Windows 7's approach to mobile devices is something called "Device Stage," which looks fine on paper; it's a set of XML-based spec sheets that are like device drivers, but are much, much easier to write. The problem is that nobody supports Device Stage. Microsoft shunted off our questions about this by saying that it's up to phone manufacturers to adopt their new platform.

But I can't see partners giving a lot of love to Device Stage considering that Microsoft doesn't even support it themselves. Microsoft controls two mobile OSes: Windows Mobile 6 and their Danger/Sidekick platform. Neither works with Device Stage.
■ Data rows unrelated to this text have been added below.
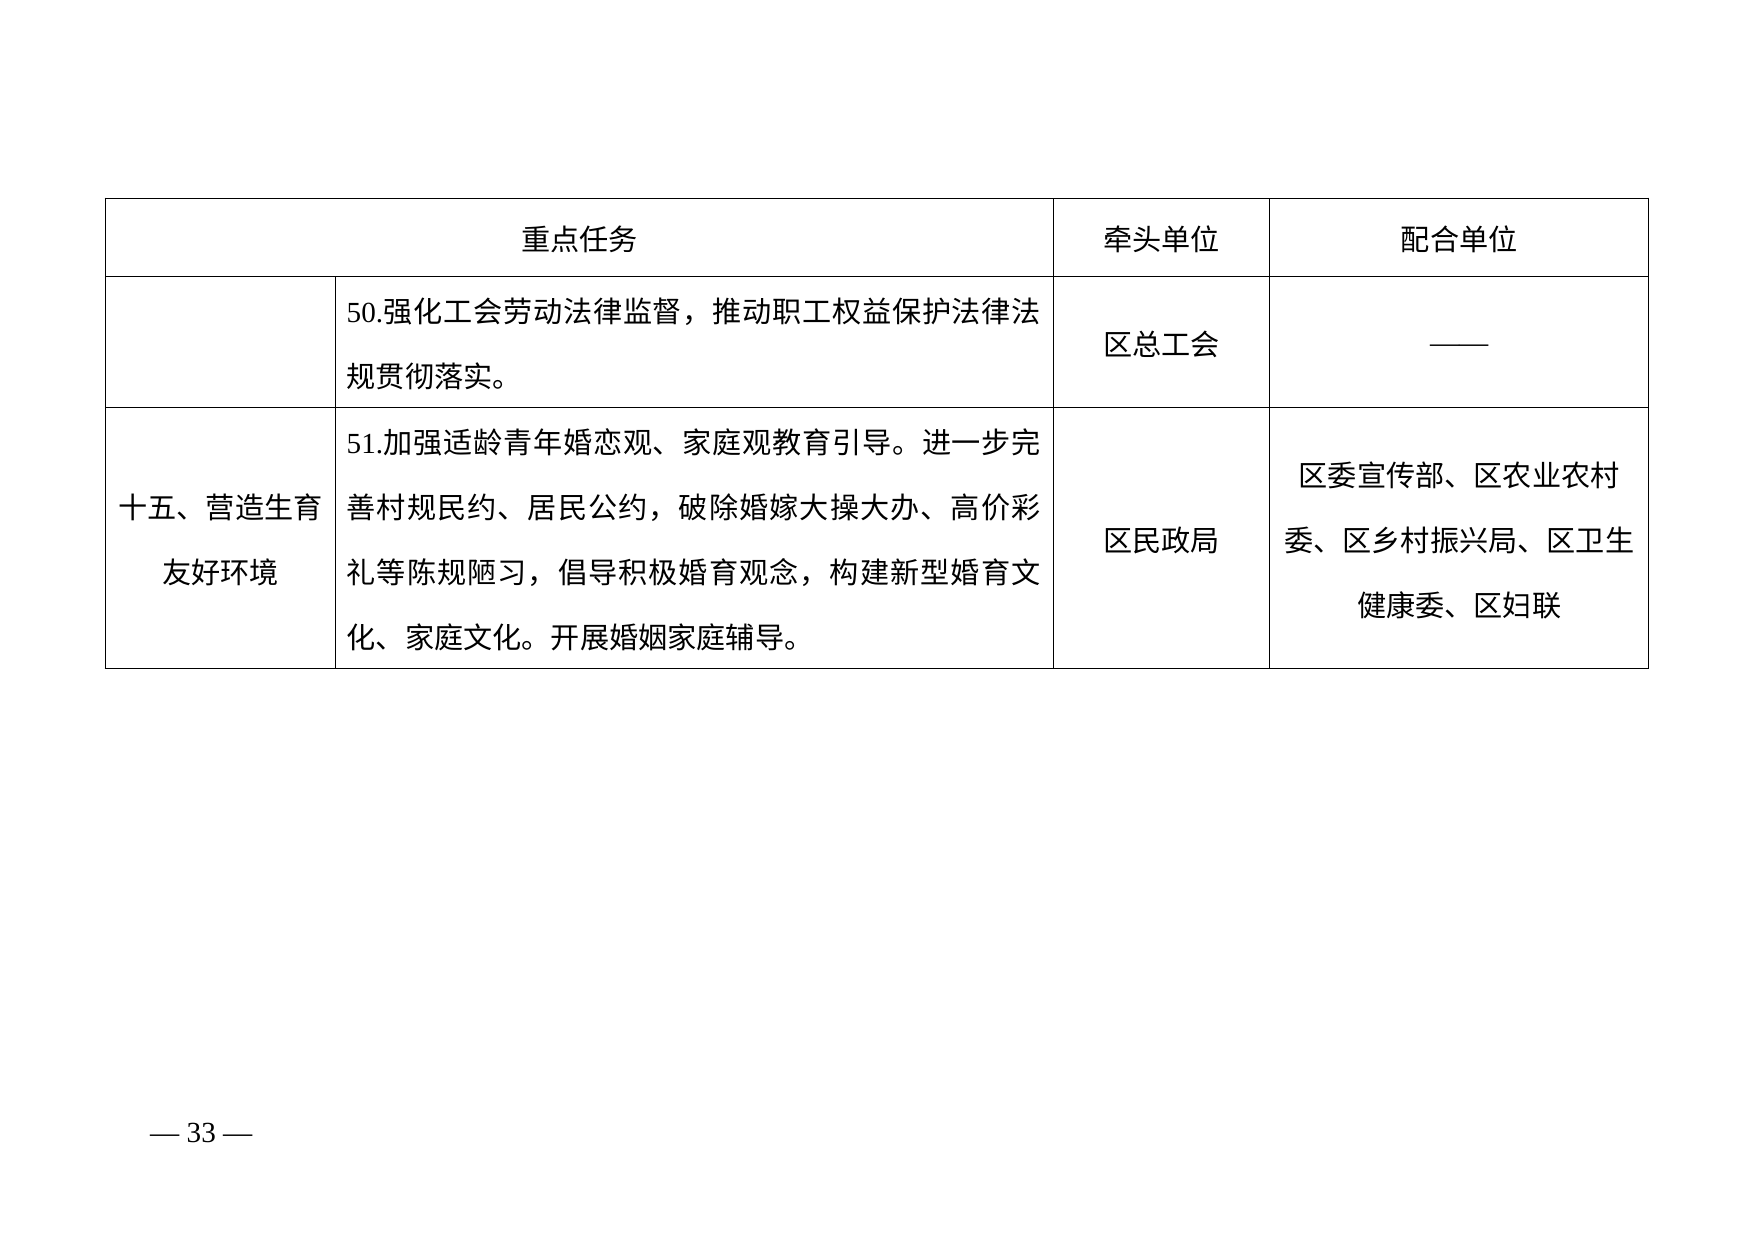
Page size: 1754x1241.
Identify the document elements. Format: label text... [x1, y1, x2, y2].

table_cell 51.加强适龄青年婚恋观、家庭观教育引导。进一步完善村规民约、居民公约，破除婚嫁大操大办、高价彩礼等陈规陋习，倡导积极婚育观念，构建新型婚育文化、家庭文化。开展婚姻家庭辅导。 [336, 408, 1053, 668]
table_cell 50.强化工会劳动法律监督，推动职工权益保护法律法规贯彻落实。 [336, 277, 1053, 407]
table_header 牵头单位 [1054, 199, 1269, 276]
table_header 重点任务 [106, 199, 1053, 276]
table_cell 区委宣传部、区农业农村委、区乡村振兴局、区卫生健康委、区妇联 [1270, 408, 1648, 668]
table_cell 区民政局 [1054, 408, 1269, 668]
table_cell 十五、营造生育友好环境 [106, 408, 335, 668]
table_cell 区总工会 [1054, 277, 1269, 407]
table_cell —— [1270, 277, 1648, 407]
table_header 配合单位 [1270, 199, 1648, 276]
I'm not convinced the Windows Mobile people and the Windows 7 people have even had a conversation about Device Stage.

We've seen the whole "we'll put hooks in, you use them" thing before. Remember Windows Vista Sideshow? That was supposed to let mobile devices act as remote controls and as information windows into Vista PCs. Never happened.

The smartphone market is booming, and Microsoft isn't doing too well in that space right now. Windows Mobile 6.5 is basically a placeholder, an interim update to a painfully ancient OS that's being left in the dust by Google and Apple. A strong link between the well-reviewed Windows 7 and the somewhat-creaky Windows Mobile 6.5—or between Windows 7 and mobile devices in general—could have given Microsoft some juice, given Apple some pause, and pushed the state of the art forward. Instead, Microsoft has missed yet another mobile opportunity with Windows 7.